Jerry Jennings, deputy assistant secretary of defense for POW-MIA affairs, said Monday that cooperation on recovering remains of U.S. servicemen lost in the Korean War was put back on track in June after Defense Secretary Donald H. Rumsfeld decided it did not contradict U.S. policy.
The administration had not previously disclosed that it suspended this program last fall out of concern by some in the government that continuing it could be seen as a sign of weakness.
In an interview Monday in his office near the Pentagon, Jennings said there was a "huge battle" inside the administration over whether the United States should continue working with the North Korean military to find and recover war remains - a program that began in 1996.
The fight erupted after James Kelly, President Bush's top State Department aide for Asia, was told by North Korean officials in Pyongyang last October that they had an active nuclear weapons program, even though they had agreed in 1994 to dismantle it in exchange for energy aid.

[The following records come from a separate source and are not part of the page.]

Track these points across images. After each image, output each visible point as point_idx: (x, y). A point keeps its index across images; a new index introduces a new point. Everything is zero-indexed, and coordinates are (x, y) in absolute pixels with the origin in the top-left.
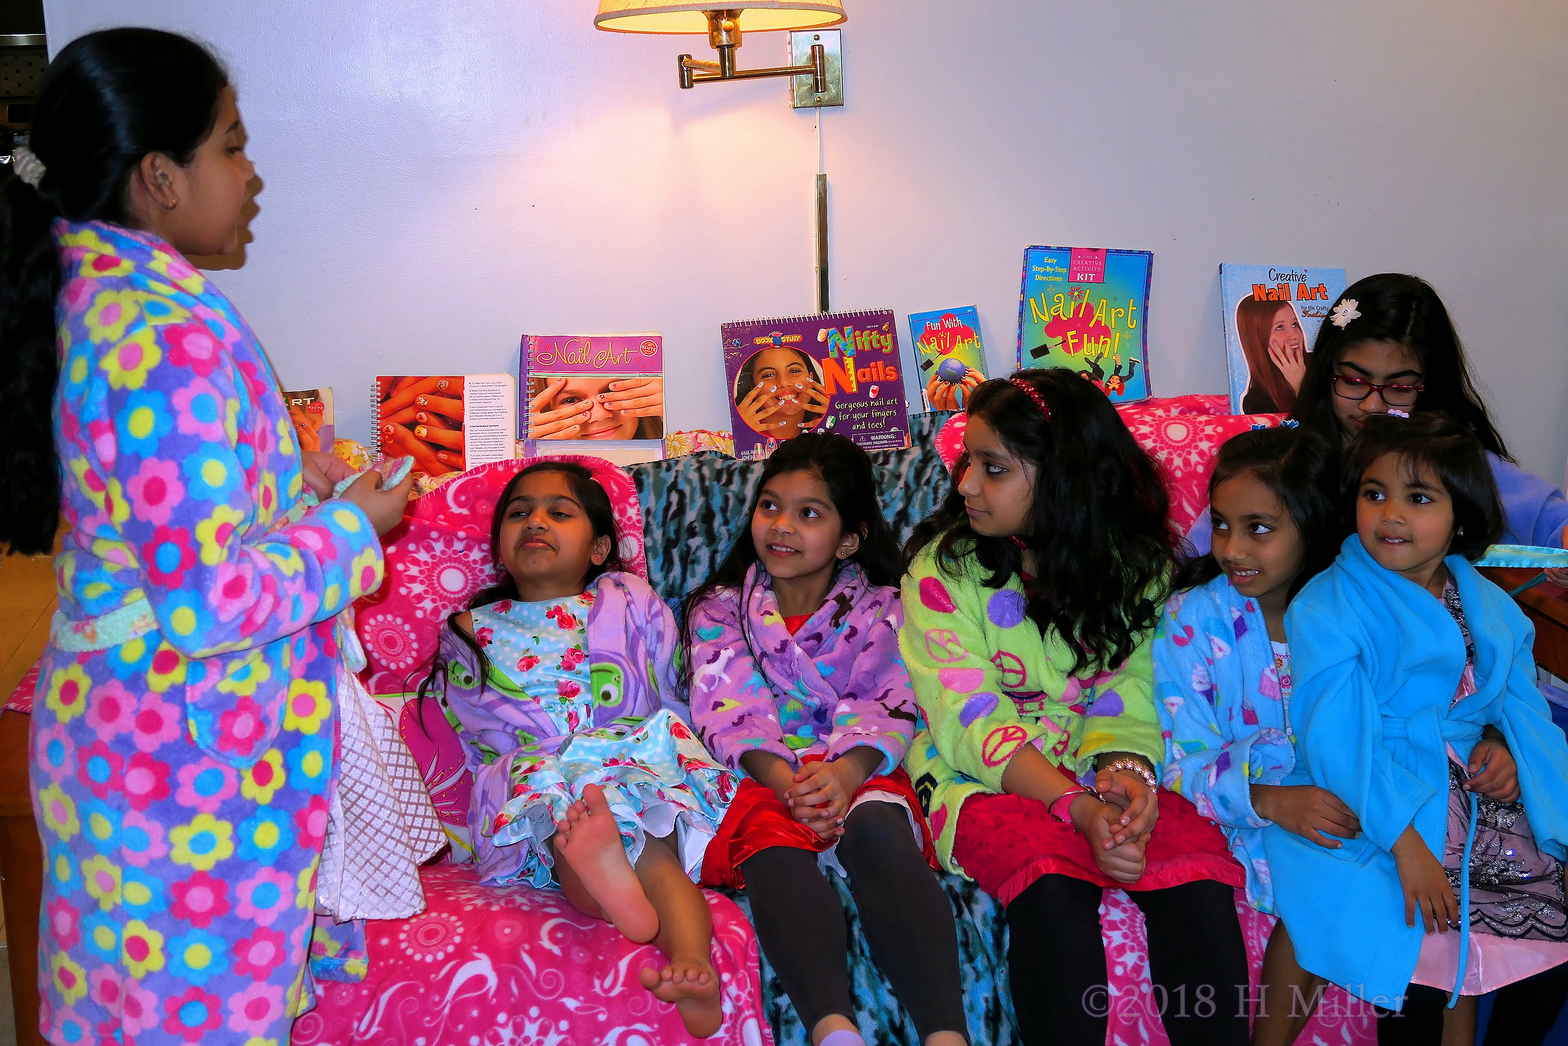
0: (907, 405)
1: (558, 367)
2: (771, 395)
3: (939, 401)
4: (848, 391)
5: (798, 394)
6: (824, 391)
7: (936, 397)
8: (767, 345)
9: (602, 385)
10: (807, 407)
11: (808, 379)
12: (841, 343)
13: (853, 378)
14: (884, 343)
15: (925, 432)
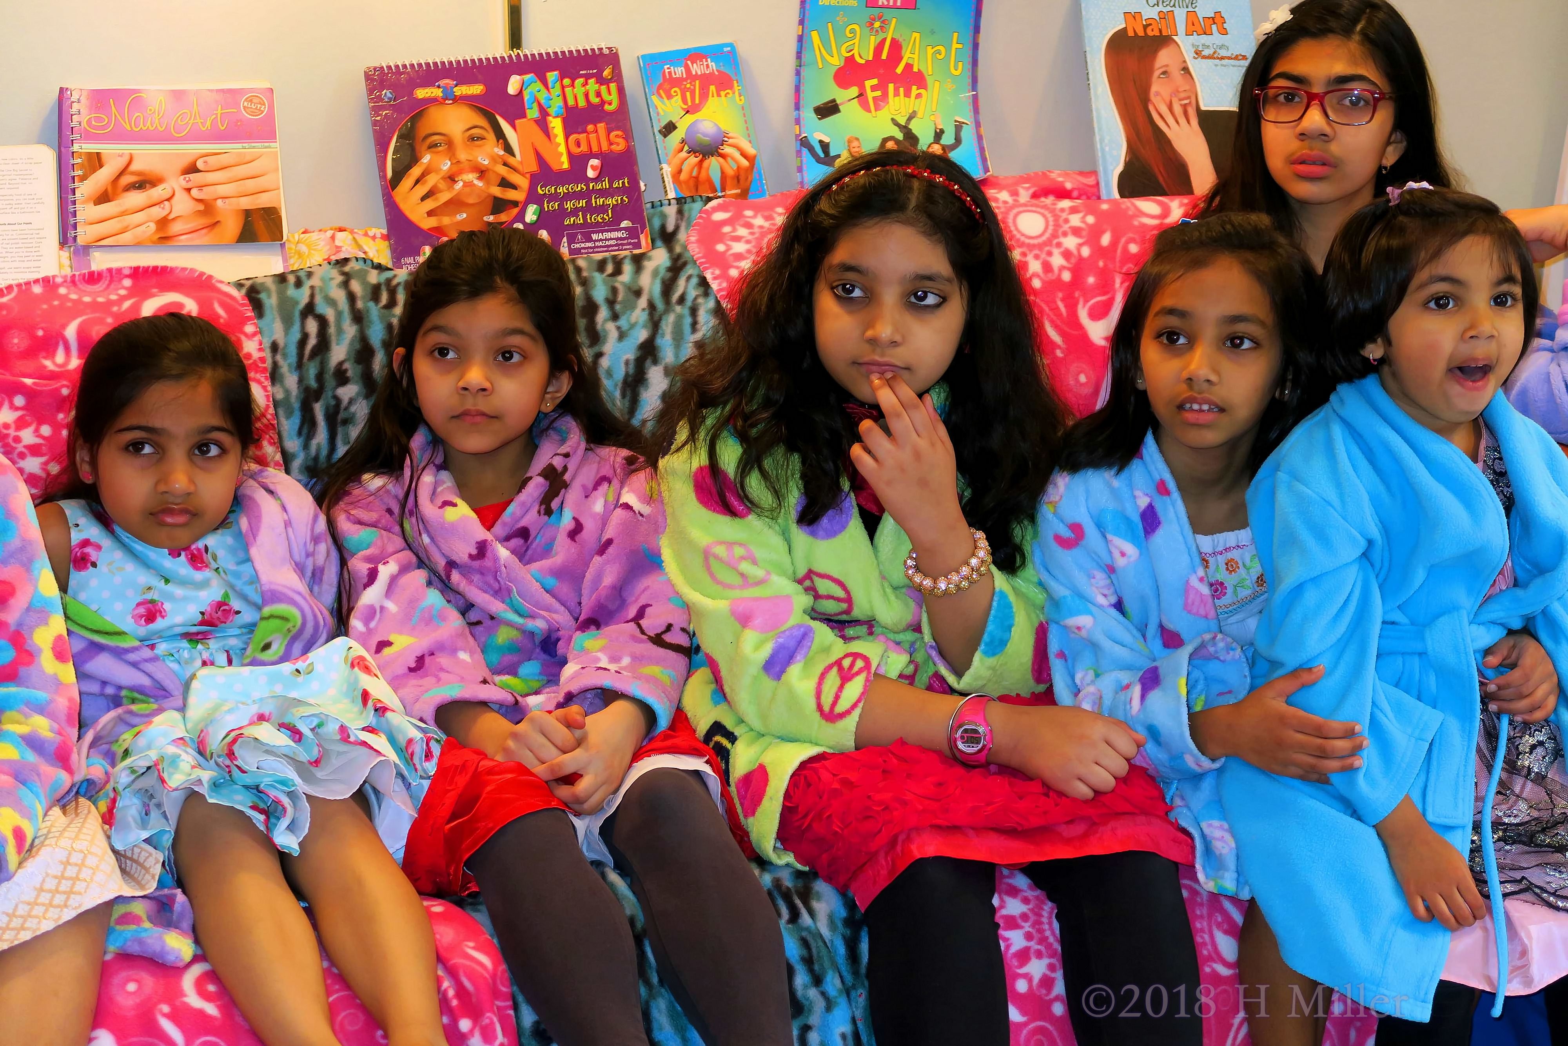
0: (643, 188)
1: (119, 136)
2: (442, 174)
3: (686, 182)
4: (555, 167)
5: (482, 173)
6: (520, 167)
7: (683, 176)
8: (433, 101)
9: (185, 162)
10: (497, 191)
11: (496, 150)
12: (542, 96)
13: (562, 149)
14: (606, 97)
15: (670, 228)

"The word came back" from Pentagon officials whom Jennings did not identify: "'Don't talk to the North Koreans.' There was a consensus that developed that we shouldn't have any contact with the North Koreans." At the same time, veterans groups lobbied to resume the program.
About 8,000 American servicemen are unaccounted for from the 1950-53 Korean War.
People inside the administration who opposed a resumption of the program argued, in part, that it was wrong to be paying millions of dollars for the North Koreans' assistance, Jennings said.
"You people continuing to talk to these guys (North Koreans), when we may be going to war with them, could be confusing," Jennings said he was told by the opponents. He argued that the program was humanitarian in nature and designed to benefit the families of the missing.
"The wheels came off in October of '02 - no contacts" with the North Koreans, he said. "It was a huge battle that we had" until Rumsfeld and his top deputy, Paul Wolfowitz, settled the matter and gave Jennings permission to send a letter to Pyongyang in June proposing a resumption of negotiations. The North Koreans responded 13 days later and the two sides reached an agreement July 12 to conduct two monthlong recovery operations at two sites.
The United States is paying North Korea $2.1 million for services provided in support of the operations. The work is scheduled to end Oct. 28.
Jennings said the two sides plan to meet in November to negotiate as many as five sets of recovery operations for 2004. Since the work began in 1996, 25 recovery operations on North Korean territory have yielded 178 sets of remains believed to be those of American servicemen. Of the 178, only 14 so far have been identified positively.
In a related matter, Jennings said the Pentagon plans to hire retired senior Vietnamese intelligence officials to search classified Vietnamese files for information about missing U.S. servicemen from the Vietnam War.
The unusual, if not unprecedented, arrangement has been approved by Vietnam and should begin within months, Jennings said, adding that he hopes the Vietnamese are serious about making it work.
"We're assuming good faith on one thing: that the government wouldn't sign on for this just to rip us off for the pay for a retired individual for three months; that there is good faith in terms of this guy conducting an honest search," he said.
The retired Vietnamese officials would submit regular summaries of their findings, but documents that contained relevant information about POWs or MIAs would not be turned over to the United States.
Jennings, who was a CIA intelligence officer in Southeast Asia during the Vietnam War, said there has not yet been a selection of the former Vietnamese officers. He said U.S. authorities would have some say in the selection, but the pool of potential candidates would be vetted first by the Vietnamese government.
The Pentagon says 1,882 Americans are unaccounted for from the Vietnam War, but none is listed as a POW.